Knoblauch, Cy and Lil Brannon. “Introduction: The Emperor (Still) Has No Clothes — Revisiting the Myth of Improvement.” Key Works on Teacher Response: An Anthology. Ed. Richard Straub. Portsmouth: Boynton/Cook Publishers, 2006. 1­16. Print.

Lee, Melanie. “Rhetorical Roulette: Does Writing­Faculty Overload Disable Effective Response to Student Writing?” Teaching English in the Two Year College 37 (2009): 165­177. National Council of Teachers of English. Web. 24 Oct. 2012.

Lizzio, Alf and Keithia Wilson. “Feedback on Assessment: students’ perceptions of quality and effectiveness.” Assessment & Evaluation in Higher Education 33.3 (2008): 263­275. EBSCO. Web. 19 Nov. 2012.

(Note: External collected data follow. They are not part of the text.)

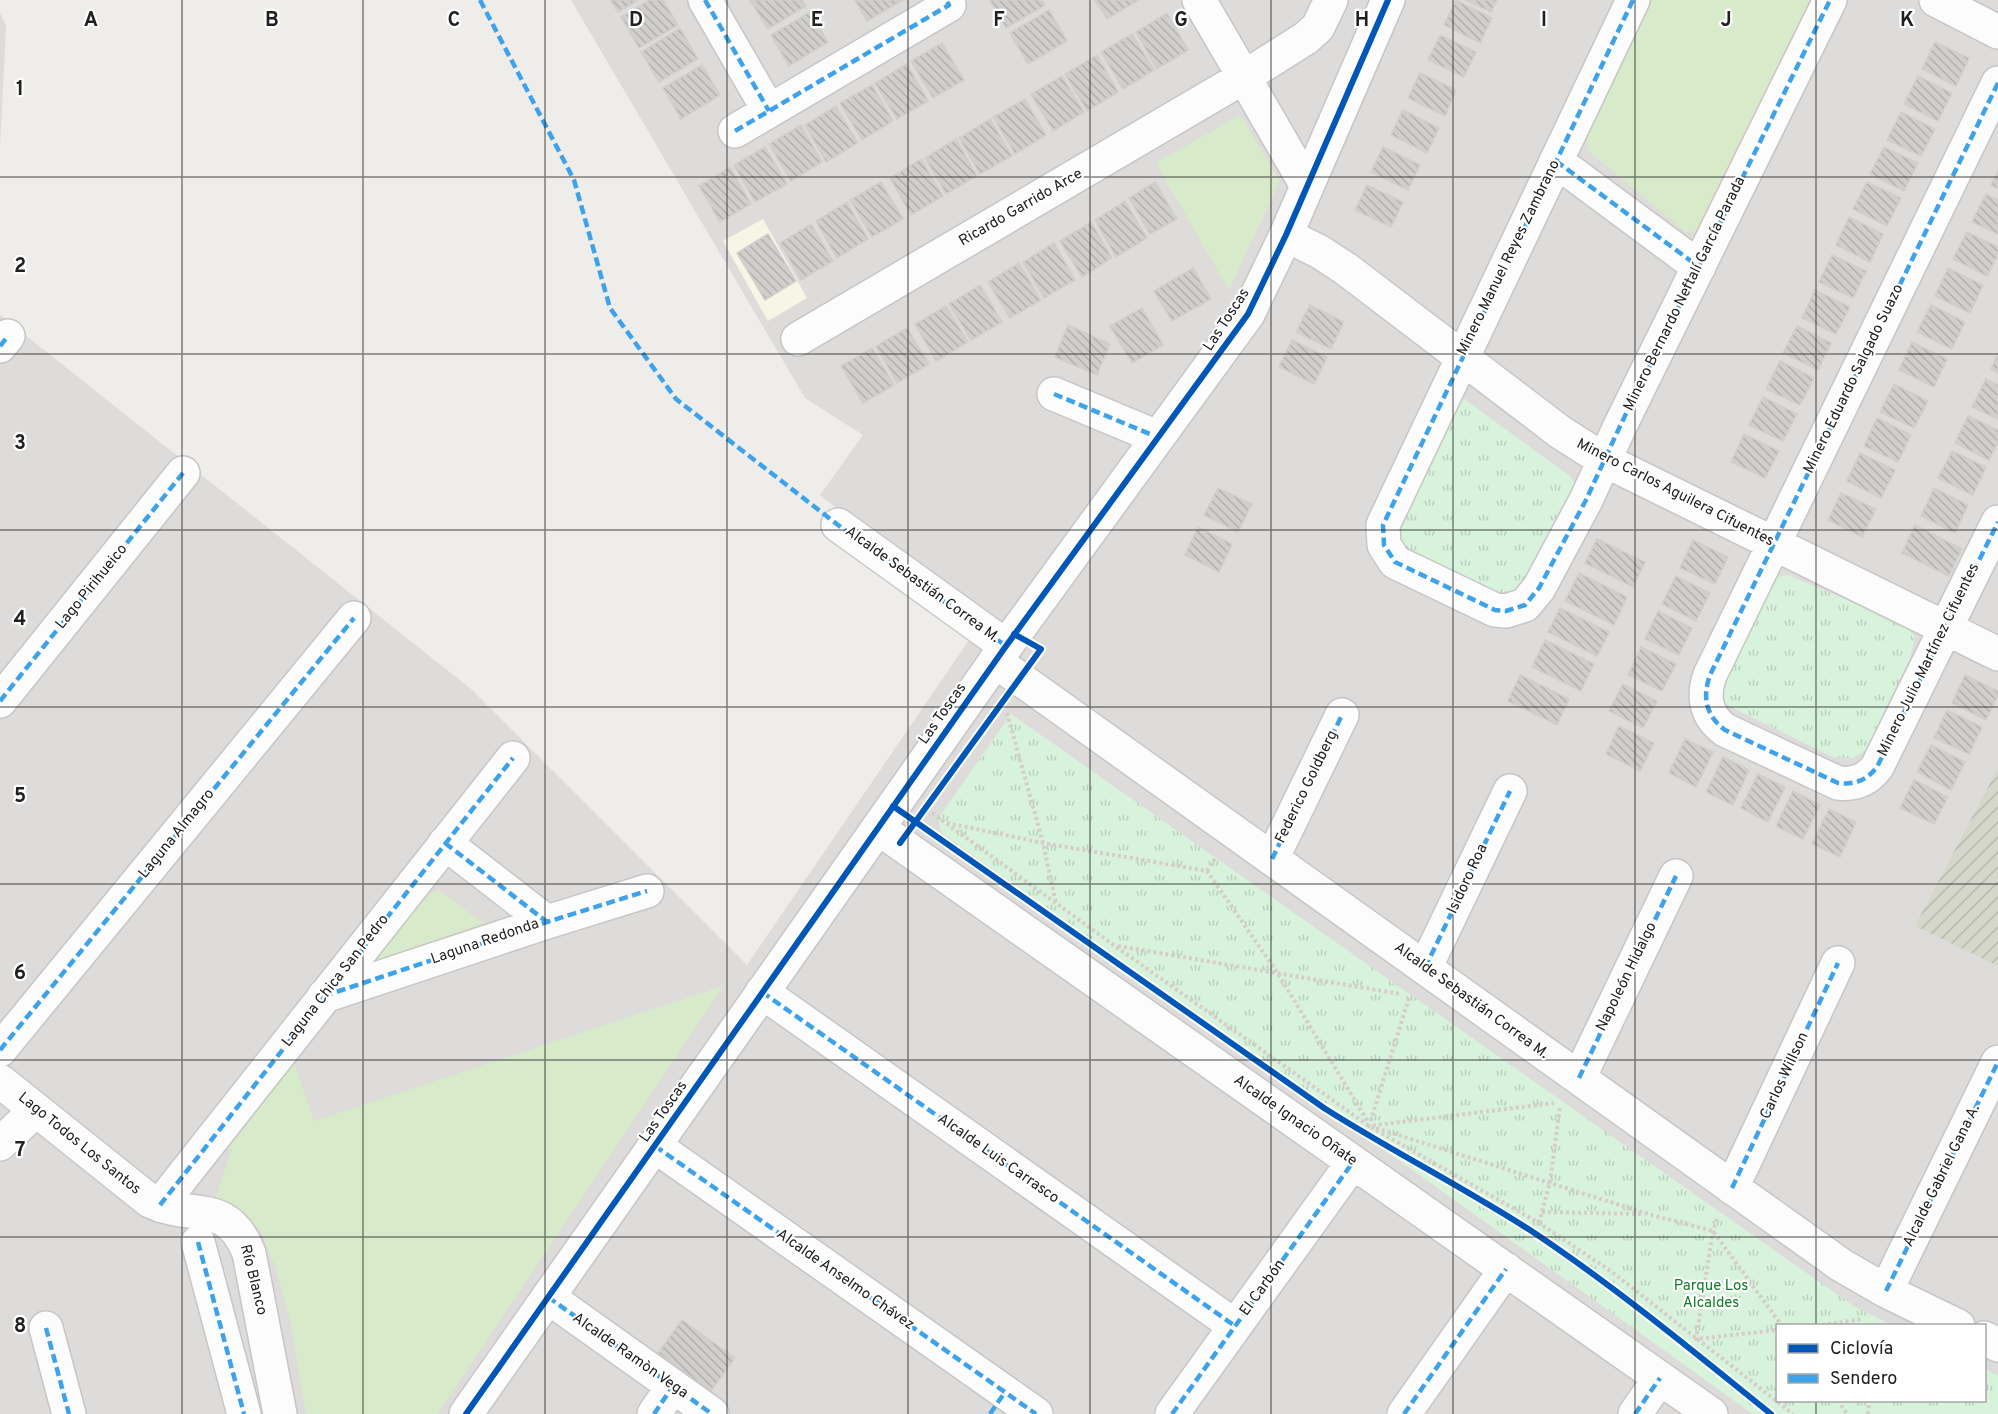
<svg xmlns="http://www.w3.org/2000/svg" width="1998" height="1414" font-family="Overpass,sans-serif">
<style>
.residential{fill:#dddcda;fill-rule:evenodd}
.education{fill:#f5f6e5}
.construction{fill:url(#construction-furrows)}
.grass{fill:#d7eac9}
.park{fill:url(#park-tufts)}
.building{fill:url(#building-back-hatch);stroke:#d1cfcb;stroke-width:1.5}
.lines{fill:none;stroke-linecap:round;stroke-linejoin:round}
.minor-casing{stroke:#c7c6c5;stroke-width:36}
.tertiary-casing{stroke:#c7c6c5;stroke-width:36}
.path{stroke:#d7ccc9;stroke-width:4;stroke-dasharray:3 3;stroke-linecap:butt}
.minor{stroke:#fcfcfc;stroke-width:33}
.tertiary{stroke:#fcfcfc;stroke-width:33}
.quiet{stroke:#3da2ea;stroke-width:4.5;stroke-dasharray:9 4.5;stroke-linecap:butt}
.cycleway-casing{stroke:#fff;stroke-width:10}
.cycleway{stroke:#0057b8;stroke-width:6}
.grid{fill:none;stroke:#202020;stroke-width:1.5;stroke-opacity:0.55}
.labels{text-anchor:middle;dominant-baseline:central;stroke-width:4.5;stroke-linejoin:round;paint-order:stroke}
.street-label{font-size:15px;fill:#202020;stroke:#fff}
.park-label{font-size:15px;fill:#107d26;stroke:#fff}
.grid-label{font-size:20px;text-anchor:middle;font-weight:bold;fill:#202020;stroke:#fff;stroke-width:4.5;stroke-linejoin:round;paint-order:stroke}
</style>
<defs>
<pattern id="construction-furrows" width="10" height="10" patternUnits="userSpaceOnUse" patternTransform="scale(1.5)"><rect width="10" height="10" fill="#d6d7cb"/><path d="M-1 1l2-2M0 10L10 0M9 11l2-2" fill="none" stroke="#b7b8ae"/></pattern>
<pattern id="park-tufts" width="24" height="20" patternUnits="userSpaceOnUse" patternTransform="scale(1.5)"><rect width="24" height="20" fill="#d8f3dc"/><path d="M3 7l-1-3M5 7V3M7 7l1-3M15 17l-1-3M17 17v-4M19 17l1-3" fill="none" stroke="#b9d0bc"/></pattern>
<pattern id="building-back-hatch" width="6" height="6" patternUnits="userSpaceOnUse" patternTransform="scale(1.5)"><rect width="6" height="6" fill="#d1cfcc"/><path d="M-1 5l2 2M0 0l6 6M5-1l2 2" fill="none" stroke="#b3b1af"/></pattern>
</defs>
<rect width="100%" height="100%" fill="#eeede9"/>
<path class="residential" d="M571,0h1427v1414h-1998v-1099l471,374 276,276 235,-344 -162,-126 43,-60 -58,-37zM1778,1326h206v74h-206z
M0,13l6,13 -6,123z"/>
<path class="education" d="M763,219l44,79 -39,23 -45,-80z"/>
<path class="construction" d="M1998,768v198l-83,-40z"/>
<path class="grass" d="M1652,0h164l-113,229 -16,4 -99,-82 -2,-16z
M1240,115l40,66 -51,109 -73,-127z
M440,891l47,35 -121,42 59,-75z
M723,986l-285,428h-132l-16,-95 -14,-50 -15,-38 -24,-21 -22,-11 17,-50 -14,1 73,-96 23,67z"/>
<path class="park" d="M1460,396l111,81 7,14 -43,87 -26,23 -109,-51 -4,-26z
M1788,575l116,49 11,13 -5,21 -43,91 -14,9 -20,-1 -110,-54 -2,-23 52,-102z
M1011,714l844,593 37,18 -114,1v74h206l1,-31 13,7v38h-245l-812,-582 -3,-13z"/>
<path class="building" d="M610,0h28l-20,12z
M649,0h14l15,25 -39,23 -18,-31z
M750,0h52l4,6 -38,23z
M855,0h48l-36,21z
M990,0h52l3,5 -39,23z
M1095,0h44l-32,19z
M1456,0l36,18 -12,25 -36,-18z
M1465,0h32l-6,12z
M1049,10l18,31 -39,23 -18,-31z
M810,12l18,30 -39,24 -18,-31z
M1167,13l21,37 -31,19 -21,-37z
M680,28l18,31 -39,23 -18,-30z
M1132,34l22,36 -31,19 -22,-37z
M1440,35l36,17 -12,25 -36,-17z
M1935,42l34,16 -13,28 -34,-17z
M942,43l22,37 -31,18 -22,-37z
M1097,55l21,37 -31,19 -22,-37z
M907,64l21,37 -31,18 -22,-36z
M702,65l18,30 -39,24 -18,-31z
M1420,73l36,17 -11,26 -37,-18z
M1062,76l22,36 -31,19 -22,-37z
M1918,76l34,17 -14,28 -34,-17z
M872,85l21,36 -31,19 -22,-37z
M1025,99l21,36 -31,19 -22,-37z
M836,106l22,37 -32,19 -21,-37z
M1403,110l36,18 -12,25 -36,-18z
M1901,112l34,17 -14,27 -34,-16z
M990,119l22,37 -32,18 -21,-36z
M801,125l21,37 -31,19 -22,-37z
M956,139l21,37 -31,18 -21,-36z
M765,147l22,37 -32,18 -21,-37z
M1383,147l37,18 -12,25 -37,-18z
M1884,147l34,16 -14,28 -34,-17z
M921,159l22,37 -32,19 -21,-37z
M730,167l21,37 -31,18 -21,-36z
M1998,170v19l-7,-4z
M881,182l22,37 -31,18 -22,-37z
M1155,182l22,37 -27,15 -21,-36z
M1867,182l34,16 -14,28 -34,-17z
M1367,185l36,17 -12,25 -36,-17z
M1986,194l12,6v34l-26,-12z
M1125,201l22,37 -31,19 -21,-37z
M847,202l21,37 -31,19 -21,-37z
M1849,217l34,17 -13,28 -34,-17z
M1091,222l21,36 -30,19 -22,-36z
M811,224l22,37 -32,19 -21,-37z
M1967,232l31,15v8l-11,21 -34,-17z
M768,234l28,47 -31,19 -28,-47z
M1054,243l21,37 -31,18 -21,-36z
M1832,255l34,16 -13,27 -34,-16z
M1019,263l22,37 -31,18 -22,-36z
M1193,268l18,31 -39,22 -18,-30z
M1948,268l35,17 -13,28 -35,-17z
M980,285l22,37 -31,18 -22,-36z
M1815,290l35,17 -14,27 -34,-16z
M1310,305l34,17 -13,27 -35,-17z
M1931,305l34,17 -13,27 -35,-17z
M946,306l22,36 -32,19 -21,-37z
M1142,308l21,37 -31,18 -22,-37z
M1068,325l42,19 -13,31 -42,-18z
M1797,326l34,17 -13,27 -35,-17z
M907,328l22,36 -32,19 -21,-37z
M1292,340l35,17 -13,27 -35,-17z
M1912,342l35,17 -13,28 -35,-17z
M872,348l22,37 -31,18 -22,-37z
M1998,354v19l-7,-4z
M1780,361l34,17 -14,27 -34,-16z
M1986,379l12,6v34l-26,-12z
M1894,384l34,17 -14,27 -34,-16z
M1763,397l34,17 -14,27 -34,-16z
M1968,416l30,14v12l-9,18 -34,-17z
M1877,418l34,17 -13,27 -34,-16z
M1744,434l35,17 -14,27 -34,-16z
M1952,451l34,16 -13,28 -35,-17z
M1860,453l35,17 -14,28 -34,-17z
M1218,488l34,16 -14,28 -34,-17z
M1934,488l34,17 -13,28 -34,-17z
M1841,493l35,16 -14,28 -34,-17z
M1915,525l47,24 -13,27 -47,-23z
M1198,527l34,17 -13,28 -34,-17z
M1597,539l48,23 -12,25 -48,-24z
M1693,540l35,17 -13,27 -35,-16z
M1579,573l48,24 -13,28 -49,-24z
M1676,576l34,17 -14,28 -34,-17z
M1560,608l49,24 -12,24 -49,-24z
M1658,611l34,17 -13,27 -34,-16z
M1545,640l49,24 -13,27 -49,-24z
M1641,647l35,17 -14,27 -34,-16z
M1520,675l49,24 -12,26 -49,-24z
M1965,675l33,16v4l-12,25 -34,-17z
M1623,684l34,17 -14,27 -34,-17z
M1947,710l35,17 -13,27 -35,-16z
M1619,726l35,17 -14,28 -34,-17z
M1685,739l28,13 -17,35 -27,-14z
M1931,745l34,17 -14,28 -34,-18z
M1723,757l26,13 -16,35 -27,-13z
M1758,774l27,13 -17,35 -27,-14z
M1914,780l34,17 -14,27 -34,-16z
M1793,791l27,14 -17,34 -27,-13z
M1829,809l27,13 -16,35 -28,-13z
M682,1320l53,38 -24,33 -53,-38z"/>
<g class="lines">
<g class="minor-casing">
<path id="minor" d="M705,0l64,111
M1633,0l-250,525 1,20 11,17 100,48 11,1 19,-6 14,-17 47,-88 35,-76 209,-424
M1936,0l62,32
M1998,83l-288,592c-8,22 -4,41 15,55l113,53c17,2 29,-3 39,-16l121,-245
M735,131l214,-126 -3,-5
M1556,161l143,106
M1286,235l34,17 26,17 214,163 44,28 394,194
M798,339l446,-262 -45,-77
M0,346l8,-10
M1054,394l103,43
M838,525l168,121
M995,661l846,604 45,26 72,35
M0,701l183,-228
M878,828l833,586
M445,843l102,79
M1272,859l70,-144
M1425,968l85,-177
M762,992l473,334
M324,996l223,-74 100,-31
M0,1050l354,-432
M1579,1078l97,-202
M0,1144l36,-34
M655,1146l381,268
M1732,1188l106,-225
M160,1205l353,-447
M198,1242l46,172
M1886,1291l112,-229
M548,1297l164,117
M46,1328l23,86
M1984,1338l14,7
M654,1414l19,-28
M1172,1414l181,-252
M1404,1414l102,-145
M1635,1414l25,-36"/>
</g>
<g class="tertiary-casing">
<path id="tertiary" d="M1307,186l-63,-109 62,-39 12,-11 13,-27
M0,1081l150,120c41,20 77,-4 99,52l31,161
M466,1414l540,-768 242,-332 38,-79 102,-235"/>
</g>
<path class="path" d="M1007,713l36,130 13,60
M932,813l183,133 254,180 170,97 73,49 181,142
M947,823l96,20 164,28 70,101 91,150
M1207,871l8,-12
M1118,946l282,48
M1409,998l-40,128 185,-23
M1376,1128l272,86 65,17 69,95
M1542,1212l101,2
M1717,1219l-4,12 -17,108 82,-9
M1539,1223l11,-41 10,-76
M1816,1326l47,-7
M1838,1400l9,14
M1868,1414l1,-14"/>
<use href="#minor" class="minor"/>
<use href="#tertiary" class="tertiary"/>
<path class="quiet" d="M480,0l94,180 36,128 66,91 162,126 168,121
M705,0l64,111
M1633,0l-250,525 1,20 11,17 100,48 11,1 19,-6 14,-17 47,-88 35,-76 209,-424
M1998,83l-288,592c-8,22 -4,41 15,55l113,53c17,2 29,-3 39,-16l121,-245
M735,131l214,-126 -3,-5
M1556,161l143,106
M0,346l8,-10
M1054,394l103,43
M0,701l183,-228
M445,843l102,79
M1272,859l70,-144
M1425,968l85,-177
M762,992l473,334
M324,996l223,-74 100,-31
M0,1050l354,-432
M1579,1078l97,-202
M655,1146l381,268
M1732,1188l106,-225
M160,1205l353,-447
M198,1242l46,172
M1886,1291l112,-229
M548,1297l164,117
M46,1328l23,86
M654,1414l19,-28
M990,1414l15,-22
M1172,1414l181,-252
M1404,1414l102,-145
M1635,1414l25,-36"/>
<g class="cycleway-casing">
<path id="cycleway" d="M893,806l431,302c69,44 143,81 212,126 82,55 158,118 235,180
M900,843l141,-194 -27,-15
M466,1414l540,-768 242,-332 38,-79 102,-235"/>
</g>
<use href="#cycleway" class="cycleway"/>
</g>
<path class="grid" d="M182,0v1414M363,0v1414M545,0v1414M727,0v1414M908,0v1414M1090,0v1414M1271,0v1414M1453,0v1414M1635,0v1414M1816,0v1326M0,177h1998M0,354h1998M0,530h1998M0,707h1998M0,884h1998M0,1060h1998M0,1237h1998M1816,1400v14"/>
<g class="labels">
<g class="street-label">
<text transform="translate(1021 208) rotate(-30)">Ricardo Garrido Arce</text>
<text transform="translate(1509 258) rotate(-64)">Minero Manuel Reyes Zambrano</text>
<text transform="translate(1685 294) rotate(-64)">Minero Bernardo Neftalí García Parada</text>
<text transform="translate(1227 320) rotate(-57)">Las Toscas</text>
<text transform="translate(1854 379) rotate(-64)">Minero Eduardo Salgado Suazo</text>
<text transform="translate(1675 493) rotate(27)">Minero Carlos Aguilera Cifuentes</text>
<text transform="translate(922 585) rotate(36)">Alcalde Sebastián Correa M.</text>
<text transform="translate(92 587) rotate(-51)">Lago Pirihueico</text>
<text transform="translate(1929 660) rotate(-64)">Minero Julio Martínez Cifuentes</text>
<text transform="translate(943 714) rotate(-55)">Las Toscas</text>
<text transform="translate(1307 787) rotate(-64)">Federico Goldberg</text>
<text transform="translate(177 834) rotate(-51)">Laguna Almagro</text>
<text transform="translate(1468 879) rotate(-65)">Isidoro Roa</text>
<text transform="translate(485 942) rotate(-19)">Laguna Redonda</text>
<text transform="translate(1627 977) rotate(-64)">Napoleón Hidalgo</text>
<text transform="translate(336 981) rotate(-52)">Laguna Chica San Pedro</text>
<text transform="translate(1471 1001) rotate(36)">Alcalde Sebastián Correa M.</text>
<text transform="translate(1785 1076) rotate(-65)">Carlos Willson</text>
<text transform="translate(664 1112) rotate(-55)">Las Toscas</text>
<text transform="translate(1295 1121) rotate(35)">Alcalde Ignacio Oñate</text>
<text transform="translate(79 1144) rotate(39)">Lago Todos Los Santos</text>
<text transform="translate(998 1159) rotate(35)">Alcalde Luis Carrasco</text>
<text transform="translate(1942 1176) rotate(-64)">Alcalde Gabriel Gana A.</text>
<text transform="translate(253 1280) rotate(76)">Río Blanco</text>
<text transform="translate(845 1280) rotate(35)">Alcalde Anselmo Chávez</text>
<text transform="translate(1263 1288) rotate(-54)">El Carbón</text>
<text transform="translate(630 1356) rotate(35)">Alcalde Ramòn Vega</text>
</g>
<g class="park-label">
<text x="1711" y="1286">Parque Los<tspan x="1711" dy="17">Alcaldes</tspan></text>
</g>
</g>
<g class="grid-label">
<text x="91" y="26">A</text>
<text x="272" y="26">B</text>
<text x="454" y="26">C</text>
<text x="636" y="26">D</text>
<text x="817" y="26">E</text>
<text x="999" y="26">F</text>
<text x="1181" y="26">G</text>
<text x="1362" y="26">H</text>
<text x="1544" y="26">I</text>
<text x="1726" y="26">J</text>
<text x="1907" y="26">K</text>
<text x="20" y="95">1</text>
<text x="20" y="272">2</text>
<text x="20" y="449">3</text>
<text x="20" y="625">4</text>
<text x="20" y="802">5</text>
<text x="20" y="979">6</text>
<text x="20" y="1156">7</text>
<text x="20" y="1332">8</text>
</g>
<rect x="1776" y="1324" width="210" height="78" fill="#ffffff" stroke="#a6a6a6" stroke-width="1.5"/>
<rect x="1788" y="1344" width="30" height="9" fill="#0057b8" stroke="#a6a6a6" stroke-width="1.5"/>
<text x="1830" y="1354" font-size="18" fill="#202020">Ciclovía</text>
<rect x="1788" y="1374" width="30" height="9" fill="#3da2ea" stroke="#a6a6a6" stroke-width="1.5"/>
<text x="1830" y="1384" font-size="18" fill="#202020">Sendero</text>
</svg>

Silva, Mary Lourdes. “Camtasia in the Classroom: Student Attitudes and Preferences for Video Commentary or Microsoft Word Comments During the Revision Process.” Computers and Composition 29 (2012): 1­22. Science Direct. Web. 11 Dec. 2012.

Sommers, Jeff. “Response Rethought…Again: Exploring Recorded Comments and the Teacher­Student Bond.” Journal of Writing Assessment 5 (2012): n.pag. Journal of Writing Assessment. Web. 19 Nov. 2012.

Sommers, Nancy. Responding to Student Writers. Boston: Bedford/St. Martin’s, 2013. Print.